We Catholics have to admit that we lost the battle sometime in the late 1960's when we decided, despite two thousand years of consistent teaching, that families were not the purpose of marriage. The pope wrote an encyclical “Humanae Vitae” which reminded us that the intimacy of man and woman was inseparably bound up with the life of the family. Malcolm Muggeridge, author of “Something Beautiful for God”, a life of Mother Teresa of Calcutta, converted in his 80's from agnosticism to Catholicism. He said that the decision in the 20th century of which the Catholic Church would be proudest would be her decision to reject artificial birth control, because artificial birth control would divorce erotic love from family life. And so it has come to pass.
Artificial birth control meant that a man and woman could enjoy intimacy without sacrifice. In times past there was danger in sexual intimacy, for a man, because he risked becoming responsible for the care of his offspring. The danger was even greater for women who before antibiotics risked death every time they gave themselves to a man in intimacy. The passion and intensity of Erotic Love was once so great that man and woman would risk a great deal for its sake, and if they did things right that intensity of love spilled over into an absolute devotion to their children. Now it has been replaced with casual sex that can be free of any real risk or sacrifice.
Children are not the natural outcome of intimacy anymore. They can be prevented or if need be killed in the womb. Fidelity is optional because divorce is the norm. The few children that our marriages produce command no real loyalty. It is common to meet children now who have never met their fathers. Faithfulness to spouse and family are entirely optional. We have no passion for our spouses and no passion for our children.

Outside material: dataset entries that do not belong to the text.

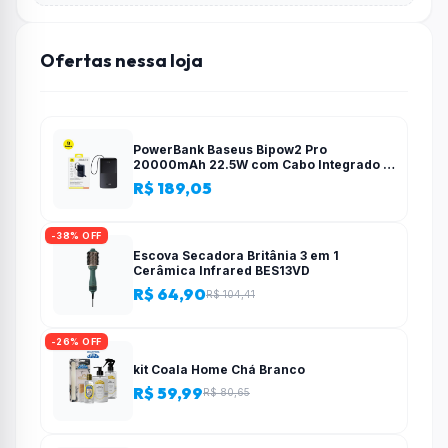
Ofertas nessa loja
PowerBank Baseus Bipow2 Pro
20000mAh 22.5W com Cabo Integrado e
Display Digital EnerFill FC51
R$ 189,05
-38% OFF
Escova Secadora Britânia 3 em 1
Cerâmica Infrared BES13VD
R$ 64,90
R$ 104,41
-26% OFF
kit Coala Home Chá Branco
R$ 59,99
R$ 80,65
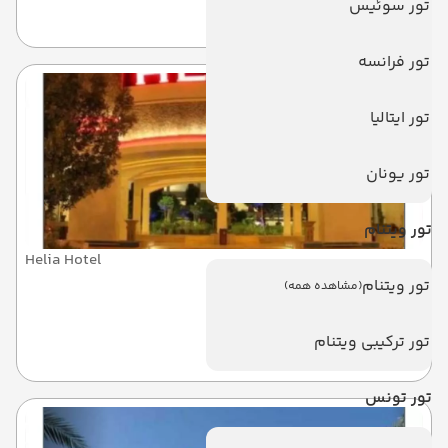
تور سوئیس
کیش
تور فرانسه
تور ایتالیا
تور یونان
تور ویتنام
Helia Hotel
هلیا
تور ویتنام
(مشاهده همه)
تور ترکیبی ویتنام
کیش
تور تونس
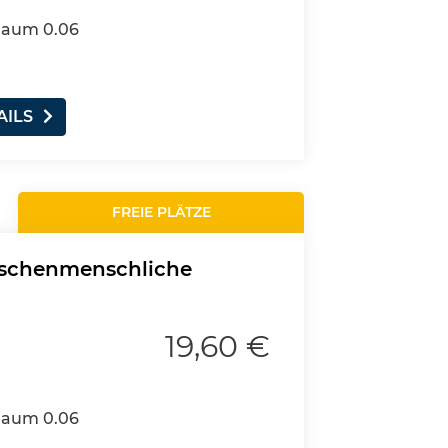
 Raum 0.06
AILS
FREIE PLÄTZE
ischenmenschliche
19,60 €
 Raum 0.06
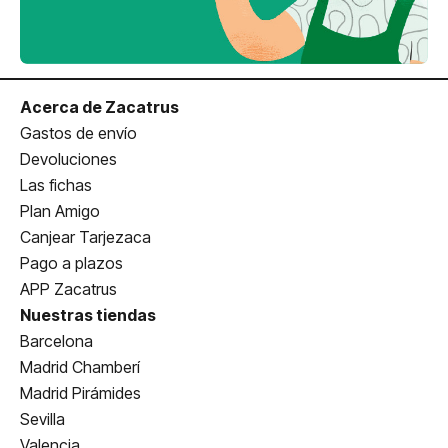
Acerca de Zacatrus
Gastos de envío
Devoluciones
Las fichas
Plan Amigo
Canjear Tarjezaca
Pago a plazos
APP Zacatrus
Nuestras tiendas
Barcelona
Madrid Chamberí
Madrid Pirámides
Sevilla
Valencia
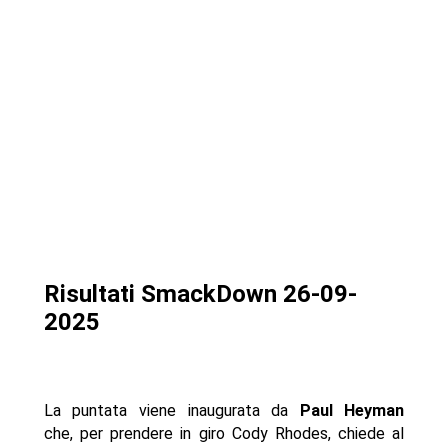
Risultati SmackDown 26-09-
2025
La puntata viene inaugurata da
Paul Heyman
che, per prendere in giro Cody Rhodes, chiede al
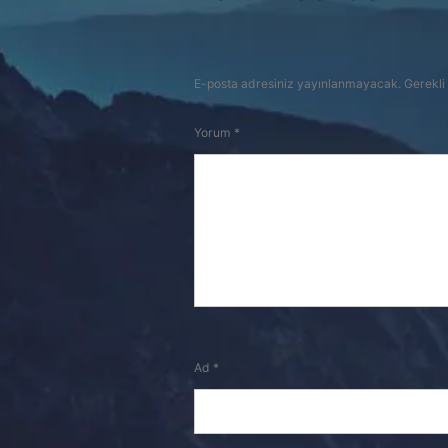
E-posta adresiniz yayınlanmayacak.
Gerekli
Yorum
*
Ad
*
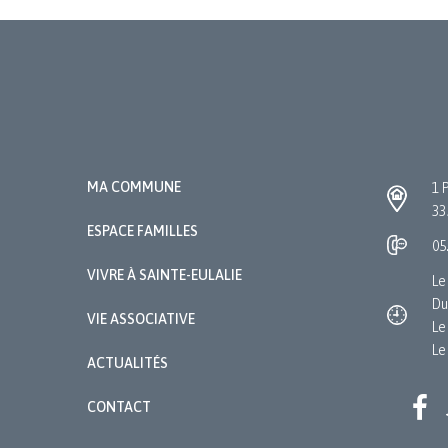
MA COMMUNE
1 
33
ESPACE FAMILLES
05
VIVRE À SAINTE-EULALIE
Le
Du
VIE ASSOCIATIVE
Le
Le
ACTUALITÉS
CONTACT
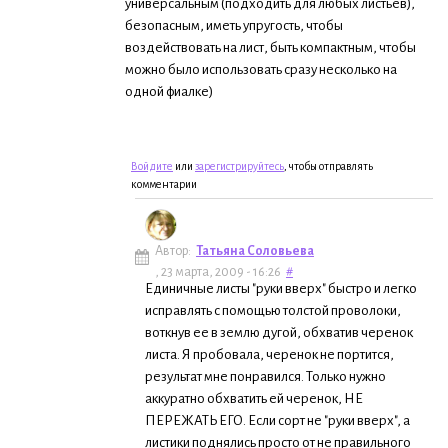
универсальным (подходить для любых листьев),
безопасным, иметь упругость, чтобы
воздействовать на лист, быть компактным, чтобы
можно было использовать сразу несколько на
одной фиалке)
Войдите
или
зарегистрируйтесь
, чтобы отправлять
комментарии
Автор:
Татьяна Соловьева
, 23 марта, 2009 - 16:26
#
Единичные листы "руки вверх" быстро и легко
исправлять с помощью толстой проволоки,
воткнув ее в землю дугой, обхватив черенок
листа. Я пробовала, черенок не портится,
результат мне понравился. Только нужно
аккуратно обхватить ей черенок, НЕ
ПЕРЕЖАТЬ ЕГО. Если сорт не "руки вверх", а
листики поднялись просто от не правильного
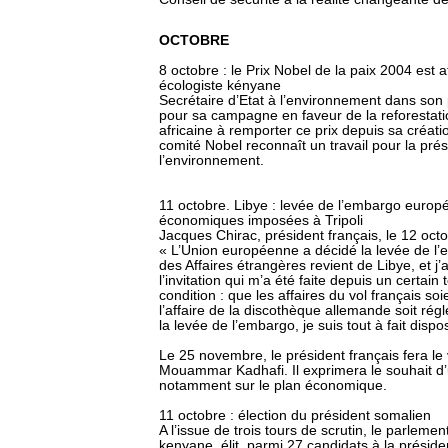
OCTOBRE
8 octobre : le Prix Nobel de la paix 2004 est 
écologiste kényane
Secrétaire d’Etat à l’environnement dans so
pour sa campagne en faveur de la reforestati
africaine à remporter ce prix depuis sa créati
comité Nobel reconnaît un travail pour la prés
l’environnement.
11 octobre. Libye : levée de l’embargo europ
économiques imposées à Tripoli
Jacques Chirac, président français, le 12 octo
« L’Union européenne a décidé la levée de l’e
des Affaires étrangères revient de Libye, et j
l’invitation qui m’a été faite depuis un certa
condition : que les affaires du vol français s
l’affaire de la discothèque allemande soit rég
la levée de l’embargo, je suis tout à fait dispo
Le 25 novembre, le président français fera le
Mouammar Kadhafi. Il exprimera le souhait d
notamment sur le plan économique.
11 octobre : élection du président somalien
A l’issue de trois tours de scrutin, le parlemen
kenyane, élit, parmi 27 candidats à la présiden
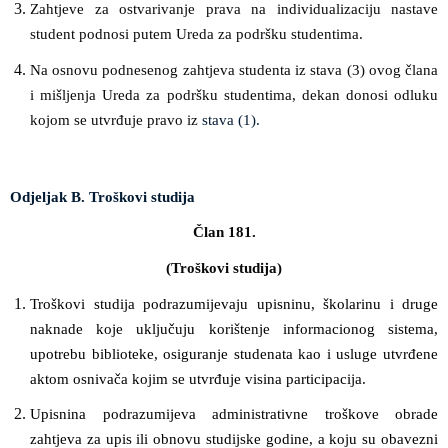
Zahtjeve za ostvarivanje prava na individualizaciju nastave
student podnosi putem Ureda za podršku studentima.
Na osnovu podnesenog zahtjeva studenta iz stava (3) ovog člana
i mišljenja Ureda za podršku studentima, dekan donosi odluku
kojom se utvrđuje pravo iz
stava (1).
Odjeljak B. Troškovi studija
Član 181.
(Troškovi studija)
Troškovi studija podrazumijevaju upisninu, školarinu i druge
naknade koje uključuju korištenje informacionog sistema,
upotrebu biblioteke, osiguranje studenata kao i usluge utvrđene
aktom osnivača kojim se utvrđuje visina participacija.
Upisnina podrazumijeva administrativne troškove obrade
zahtjeva za upis ili obnovu studijske godine, a koju su obavezni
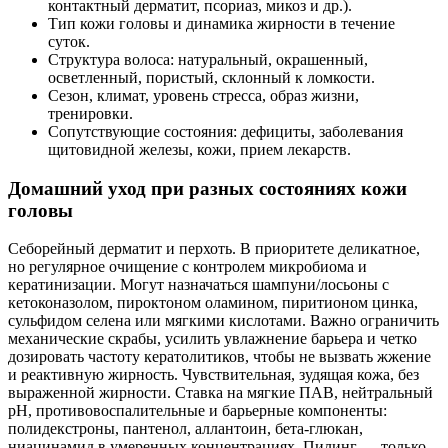
контактный дерматит, псориаз, микоз и др.).
Тип кожи головы и динамика жирности в течение
суток.
Структура волоса: натуральный, окрашенный,
осветленный, пористый, склонный к ломкости.
Сезон, климат, уровень стресса, образ жизни,
тренировки.
Сопутствующие состояния: дефициты, заболевания
щитовидной железы, кожи, прием лекарств.
Домашний уход при разных состояниях кожи
головы
Себорейный дерматит и перхоть. В приоритете деликатное,
но регулярное очищение с контролем микробиома и
кератинизации. Могут назначаться шампуни/лосьоны с
кетоконазолом, пироктоном оламином, пиритионом цинка,
сульфидом селена или мягкими кислотами. Важно ограничить
механические скрабы, усилить увлажнение барьера и четко
дозировать частоту кератолитиков, чтобы не вызвать жжение
и реактивную жирность. Чувствительная, зудящая кожа, без
выраженной жирности. Ставка на мягкие ПАВ, нейтральный
pH, противовоспалительные и барьерные компоненты:
полидекстроны, пантенол, аллантоин, бета‑глюкан,
ниацинамид в умеренных концентрациях. Пилинг — только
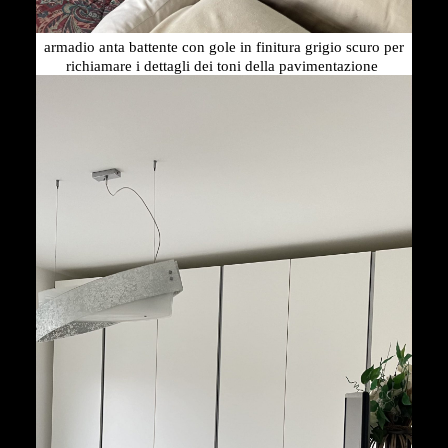
armadio anta battente con gole in finitura grigio scuro per
richiamare i dettagli dei toni della pavimentazione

It has come to pass as Mr. Muggeridge said.
Two men or two women can pretend to marital love, but they cannot achieve it. Why? Their physical relationship is absolutely closed to family life. If they can convince some stranger to collaborate in the production of children, the child born will never be the reflection of the beloved. Even opposite sex couples who cannot have children participate in family life by their openness to children. By their faithfulness and self sacrifice they strengthen the bonds by which societies are made whole. A same-sex couple BY ITS NATURE cannot be the cause of intense and passionate family life.
I remember my mother, an old woman standing by the coffin of her husband, my father. He had been the love of her life since college, almost 50 years before. She touched the cold dead hand in the coffin and then quietly took my brother John’s warm and living hand. She held the flesh that the two had become and was consoled. “For this a man leaves his mother and father and clings to his wife and the two become one flesh.”
We live in a world of convoluted relationships, in which the few children we have are more often than not reminders of failed relationships. We love them but they are not the one flesh that a man and woman can become. What was the strength of Christian civilization has become the failure of enlightenment defiance. We decided that we were the masters of nature and so have come to be unnatural. And that is the strongest argument I know against same-sex marriage.